The county’s draft ordinance, assembled by Dunakey, is a combination of other county’s ordinances pulling significant language from the legislation passed in Boone and Greene counties earlier this year.
Dunakey said the tax freeze does not apply to all taxes and will not include state taxes or bond indebtedness. If any bond issues are passed in Warren County that include a tax increase, the valuation on properties will not be frozen for those taxes.
Smith also stated in the meeting that she wanted to limit the description of the property that valuations will be frozen on to a home and the surrounding five acres. She said this was to limit the freeze to residential property.
Gildehaus was quick to point out that property owners with more than five acres should have some of that property classified as agricultural land as opposed to residential, since it carries a lower tax rate.
There are some ways a taxpayer's valuation can still increase under the law if new construction or improvements are made to the home or if their property is annexed by another taxing entity. Schaumberg and Smith were careful to point out that their valuation would only increase by the value of the new addition, and the entire property would not be reassessed. Dunakey said that increases related to an annexing municipality would only be applied to that city’s tax bill.
At this time, the county plans to make applications available some time in March of next year with an annual application deadline on June 30. Those who do not renew their tax freeze each year will see their valuation increase, although there was some discussion on how to mitigate those mistakes.

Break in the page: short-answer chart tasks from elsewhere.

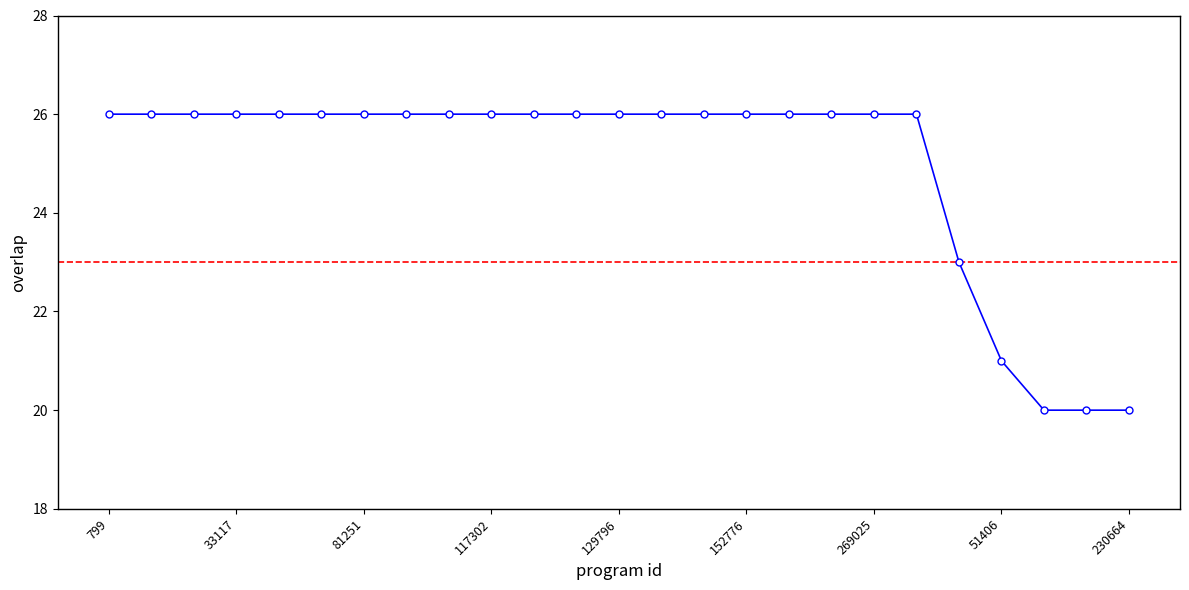

What is the average value?

25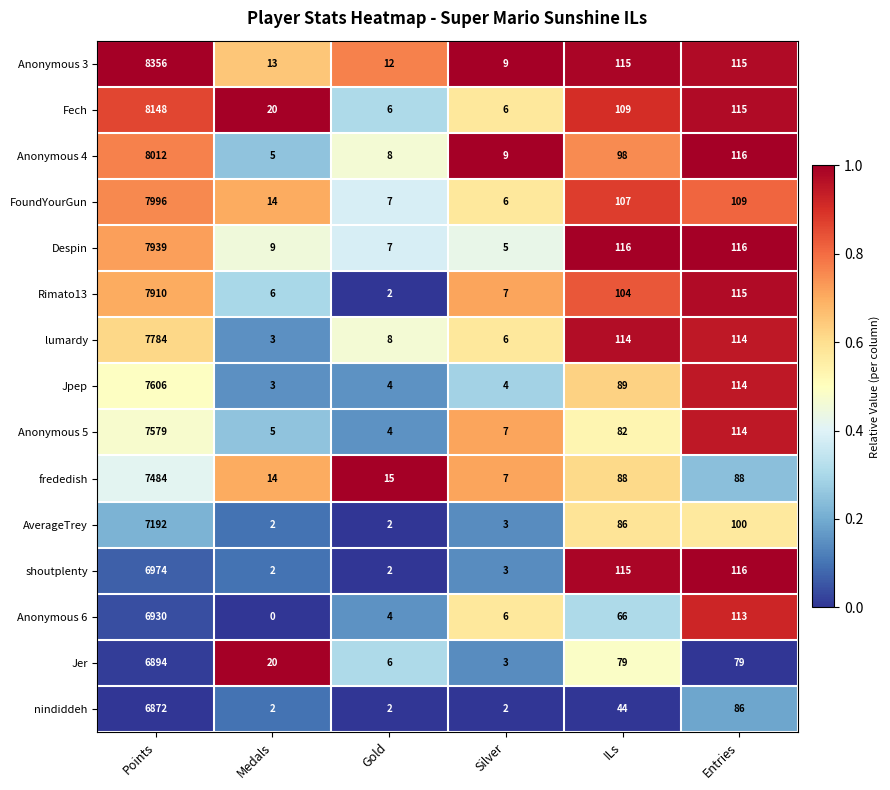

At Points, list the series in order from largest to smallest.

Anonymous 3, Fech, Anonymous 4, FoundYourGun, Despin, Rimato13, lumardy, Jpep, Anonymous 5, frededish, AverageTrey, shoutplenty, Anonymous 6, Jer, nindiddeh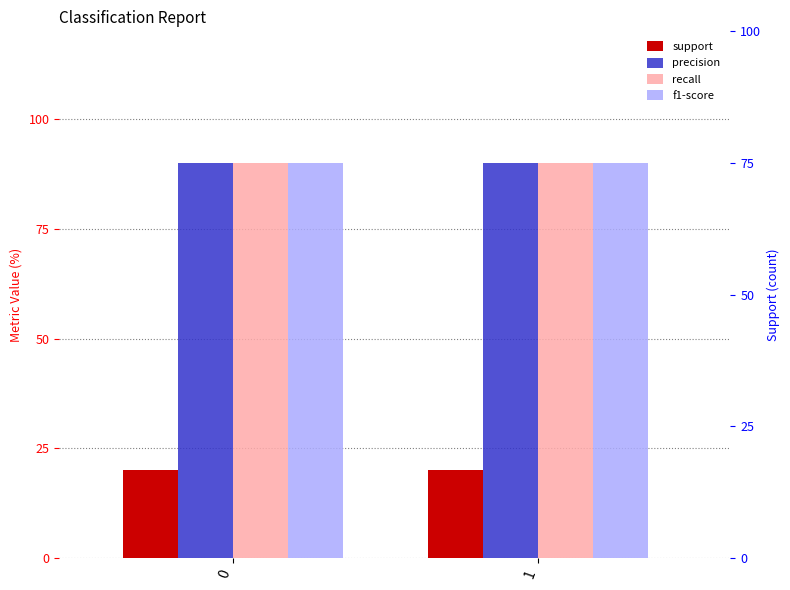

True or false: precision has a value of 0.5 at 1.

False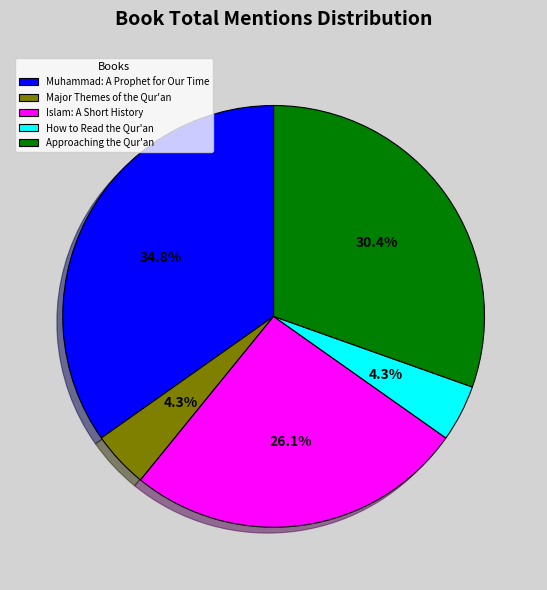

How many slices are in this pie chart?

5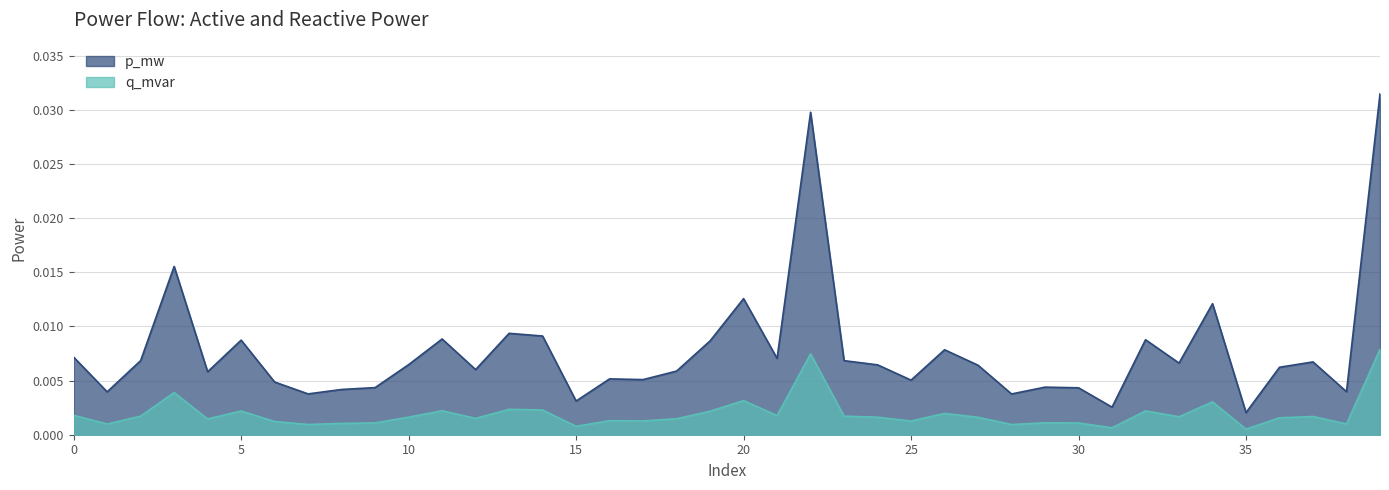

True or false: p_mw and q_mvar cross at least once.

False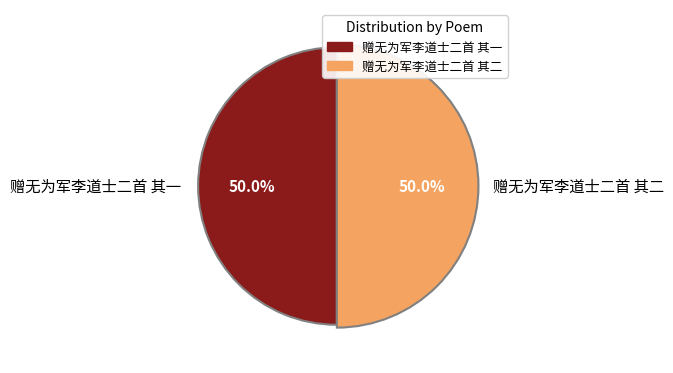

Do 赠无为军李道士二首 其一 and 赠无为军李道士二首 其二 together represent more than half of the pie?

Yes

Schaumberg also asserted that when taxpayers are applying for the freeze for the first time there is a list of documents she will need to confirm their eligibility including the deed to their property as well as an acceptable form of identification certifying that they are at least 62 years of age.
Bev Ehlen, who was attending the meeting, questioned why they needed to produce the documentation when it is not necessary to pay their taxes.
“It’s because no one’s gonna lie to the government to pay more money but they will lie to the government to get money,” said Dunakey.
One senior at the meeting questioned whether medical improvements, like an ADA accessible ramp, would be included in those increases. Dunakey felt that the ordinance would have to evolve as issues like that become more apparent.
“We’re gonna end up seeing a lot of different exceptions. Those are gonna have to be on a case-by-case basis,” Dunakey said.
Gildehaus said the commissioners plan to enact the ordinance before the law goes into effect on Aug. 28 and Schaumberg said that she was unsure when she would have the application completed, only that it would be ready by March when applications open.